Was sent at buyers risk.

http://coffeeforums.co.uk/showthread.php?28233-Rancilio-Rocky-Casing&highlight=rocky

If buying new you are safe in theknoledge that if it gets lost or broken in transit you will be sent a replacement


----------



## froggystyle (Oct 30, 2013)

And lots of other things do get sent and arrive safe and sound.


----------



## Rapha (Aug 6, 2013)

nicholasj said:


> So the Eureka Mignon mk2 fits my budget, even though it's looks aren't much along side a nice Sylvia. It get quite good reviews on here. I would like a new machine as it is easier for a few reasons, shipping especially.if you had my budget and were to buy new what would your choice be?Cheers


Beauty is in the eye of the beholder. In my opinion the Eureka is nice looking grinder (it must be as the Mrs has given the go ahead to get one, when I have the funds)I have seen one being used (albeit light use) for decaf in a local coffee house/bar (Elephant Coffee, Parkgate)


----------



## risky (May 11, 2015)

Jumbo Ratty said:


> If i remember correctly someone bought a rocky grinder off someone on here and the casing got broke in transit recently.
> 
> Was sent at buyers risk.
> 
> ...


If you buy a domestic grinder with a plastic body obviously the risk is massive, but £300 second hand easily gets you a commercial grinder with a metal body.


----------



## Mrboots2u (May 10, 2013)

Pack and box . Then pack and box again like Russian dolls . Bubble wrap and crap is your friend . As said if packed well then it's hoppers or Dosers

They are fragile , but if packed well then it takes some breaking


----------



## Jumbo Ratty (Jan 12, 2015)

froggystyle said:


> And lots of other things do get sent and arrive safe and sound.

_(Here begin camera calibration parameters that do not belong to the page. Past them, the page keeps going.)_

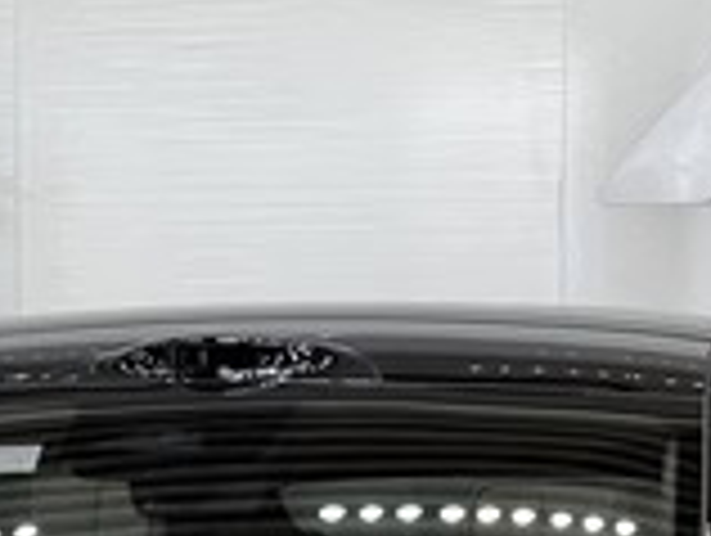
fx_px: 5760
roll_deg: +0.8
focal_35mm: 280
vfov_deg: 5.3
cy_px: 937
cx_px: 86
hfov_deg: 7.0
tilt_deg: -4.1
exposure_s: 1/99
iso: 160
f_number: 2.8
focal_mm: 9
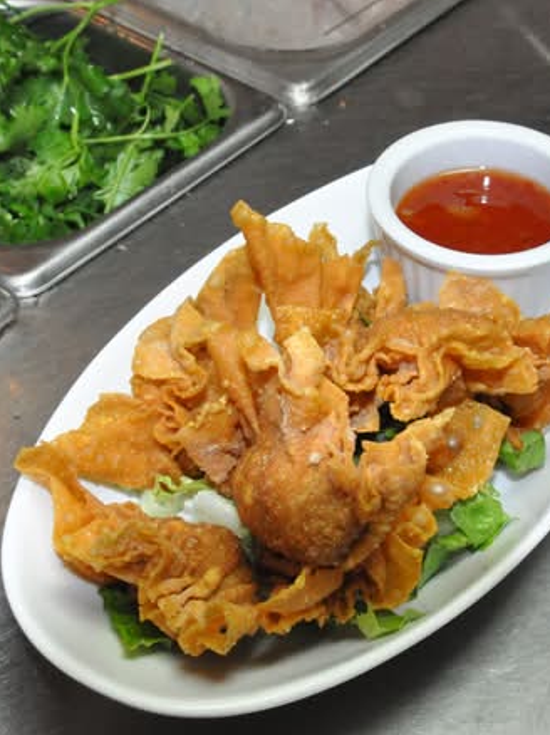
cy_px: 368
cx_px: 350
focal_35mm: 61
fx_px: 1294
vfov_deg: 31.7
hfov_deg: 23.9
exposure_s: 1/30
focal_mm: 28
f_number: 11
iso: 3200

Yes, but all sent at buyers risk



risky said:


> If you buy a domestic grinder with a plastic body obviously the risk is massive, but £300 second hand easily gets you a commercial grinder with a metal body.


I did think the body on a rancilio rocky is metal.

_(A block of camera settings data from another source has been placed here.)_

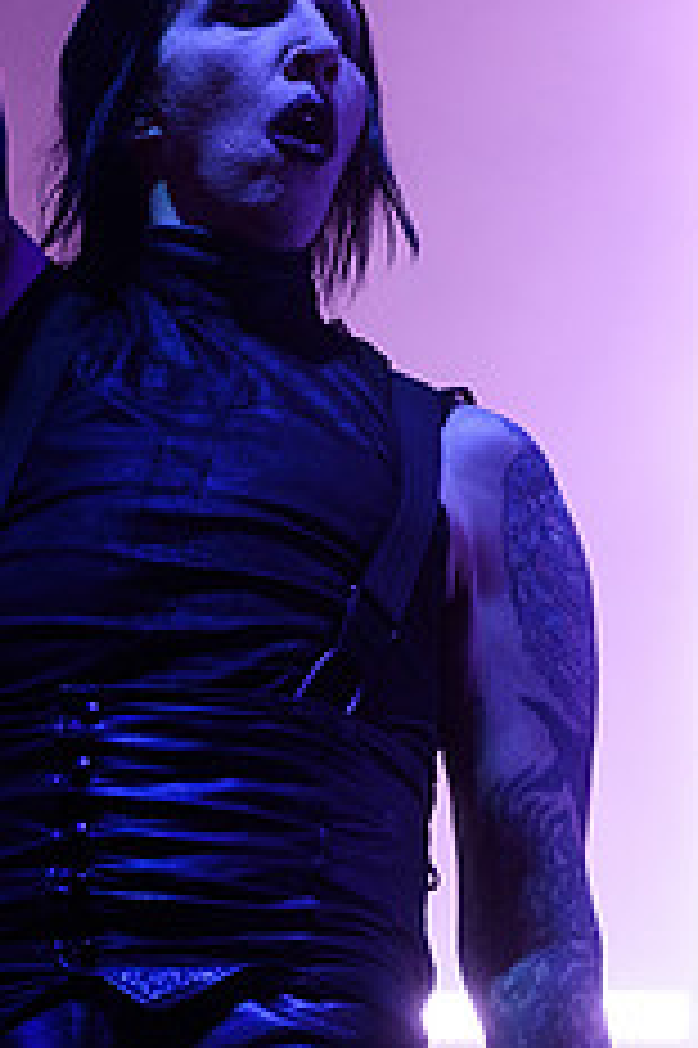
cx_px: 201
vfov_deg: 10.1
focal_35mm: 203
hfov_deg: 6.8
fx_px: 5912
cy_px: 288
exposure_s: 1/800
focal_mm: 70
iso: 1250
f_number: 4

This Stainless steel version has a stainless steel back panel and base with a heavy-duty black case aluminum frame

if you are saying its plastic then I have learnt something.

so why don't the sellers take the responsibility then when they are sending the commercial grinders in the post?

They are almost exclusively sent at buyers risk on here.

Whereas on ebay they are all sent at sellers risk.

Please dont think Im having a go at the selling and buying on this forum. It works well.

But if i did buy something from here it would be collection only because of this.


----------



## hotmetal (Oct 31, 2013)

I've bought and sold collection only ever since the mini I bought disappeared for over a week. It did arrive ok (well packed) in the end but I had a few days of sitting in waiting, and a few trips to the depot (useless) and began to think I'd lost £240 or whatever it was. My next sale/purchase in the event of a grinder upgrade will be a handover of some sort.


----------